It seems no matter what I tell our DD my SO says the opposite, so much so that if she asks me a question and doesnt get the answer she wants she ask daddy! And I will tell her to do something and...right in front of me....she will turn to daddy and say do I have to daddy? I have told him over and over again that he needs to stop this and I am tired of not being listened to...by him or our DD! So how do I get this through to him b/c it still continues???

 
Punkylu78

Asked by Punkylu78 at 6:25 PM on Jun. 15, 2011 in Relationships

Level 13 (1,240 Credits)
This question is closed.
Answers (6)
  • you need to pull him aside and talk to him about it... cause that is how kids learn to go to... well mom always says no and i know dad will say yes so i'll just go ask him... my husband and i had that same issue and it is the same thing that almost drove us apart too... cause no matter what when it comes to parenting you guys need to be on the same page even if you don't always agree with whatever it may be... but to me it's belittling... now i just tell my son well i need to talk to your dad about it and vice versa. it's a line of respect in parenting.

    mommys2cupcakes

    Answer by mommys2cupcakes at 6:35 PM on Jun. 15, 2011

  • i had the issue with my dh and my sd thats 14..i would tell her something and he would change it..or it we were having and agruement he would degrade me in front of her which lead her to think she could run her mouth too..everyone has faults everyone...so to stop things from being this way i finally backed him in a corner and told him he could either stop his crap and stand by me when there is a problem with her and settle things like adults or they could both pack their crap and get out..and i told him if he had a disagreement with the way i was handling things to say ok we need to talk real quick and we go into another room and discuss things where she cant hear then come back with the solution...it worked for me and i hope it will help you too
    Anonymous

    Answer by Anonymous at 6:30 PM on Jun. 15, 2011

  • Thats exactly what Iwas going to tell him next that if he disagrees with me that's fine just dont do it in front of her!
    Punkylu78

    Comment by Punkylu78 (original poster) at 6:33 PM on Jun. 15, 2011

  • I agree that it is disrespectful and that is how it makes me feel...disrespected! And I have always said that I would have to talk to him first but I just need to get him to do it too! The one that bothers me the most is when we are in the same room and I tell her she cant have something she turns to him and he says yes! I said did you not just hear me say she cant have that....very annoying!

    Punkylu78

    Comment by Punkylu78 (original poster) at 6:45 PM on Jun. 15, 2011

  • I think most parents have been through this at some time or another. It takes the parents working together on this kind of thing. He's got to get on your side for the sake of your dd. That's basically the goal...now, how do you get him to do that? I don't know him but, all you can do is talk to him about it. (( How would he like it if he told her no on something and she just went to you for the answer she wanted everytime ??)) Parents stick together on the answers given or it will never work.

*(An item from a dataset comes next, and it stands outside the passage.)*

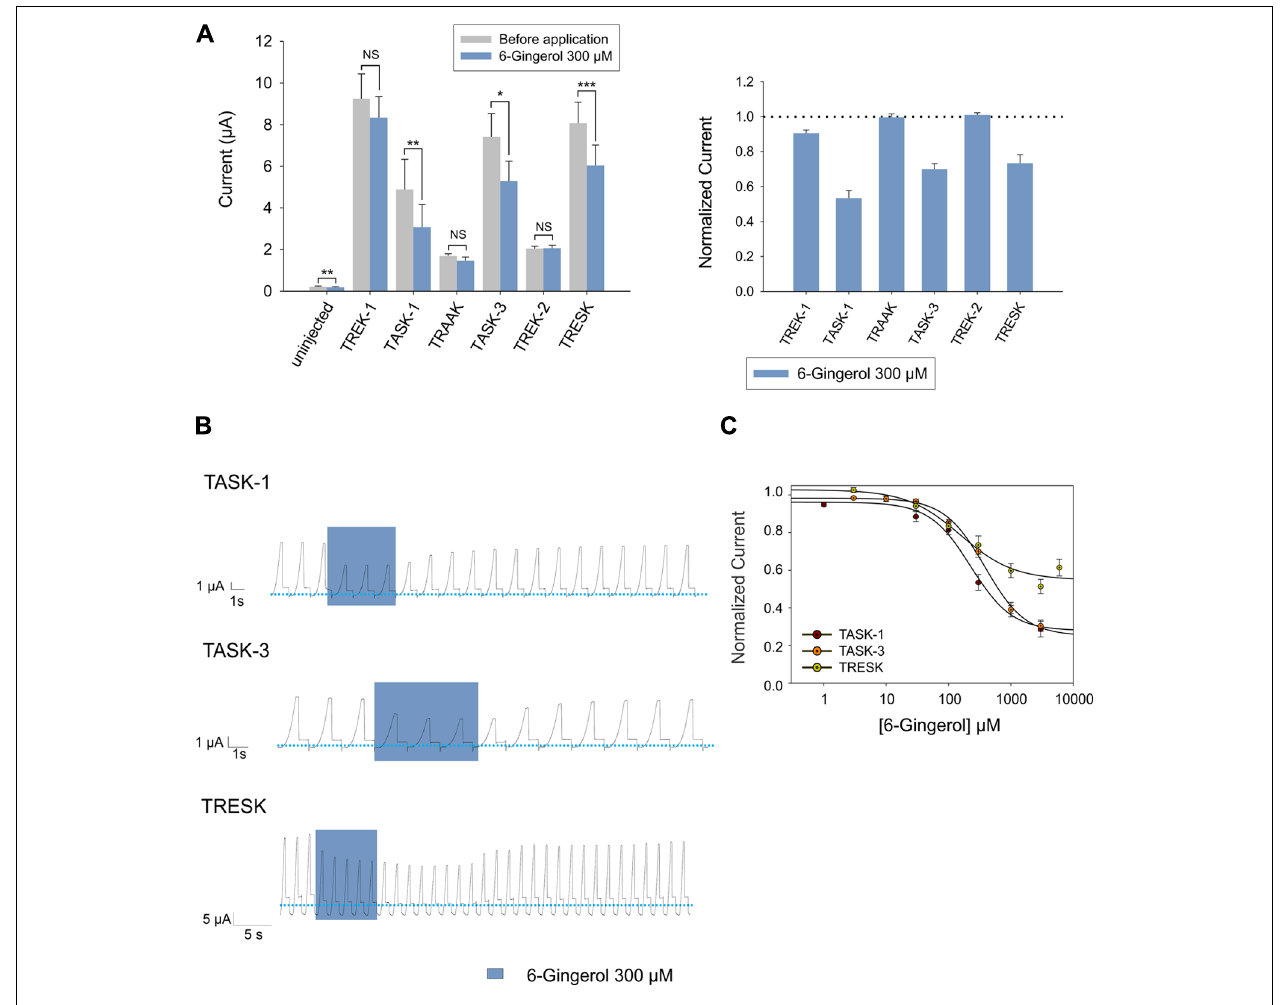
FIGURE 4 | (A) Left (from left to right) absolute currents presented by: uninjected Xenopus oocytes, oocytes injected with cRNA coding for hTREK-1, hTASK-1, hTRAAK, hTASK-3, hTREK-2 and hTRESK, before and after the application of 300 μ M 6-gingerol. Right normalized currents showing the effect of 300 μ M 6-gingerol on Xenopus oocytes injected with cRNA coding for hTREK-1, hTASK-1, hTRAAK, hTASK-3, hTREK-2 and hTRESK. For each group, the current was normalized to the current registered prior to the application of 300 μ M 6-gingerol (dotted line). All data are expressed as the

She'll always just go to the other parent. If he were telling her no and you were telling her yes,,,then he would feel 'disrepected'. Just talk to him about what's best for her in the long run...surely he wants her on the right track. JMO...been there, done that. Most kids try this when they figure it out, :-)
    KellyGirl_TX

    Answer by KellyGirl_TX at 6:51 PM on Jun. 15, 2011

  • Dh needs to say to dd "listen to your mother'. And that should be the only thing he says. Good luck.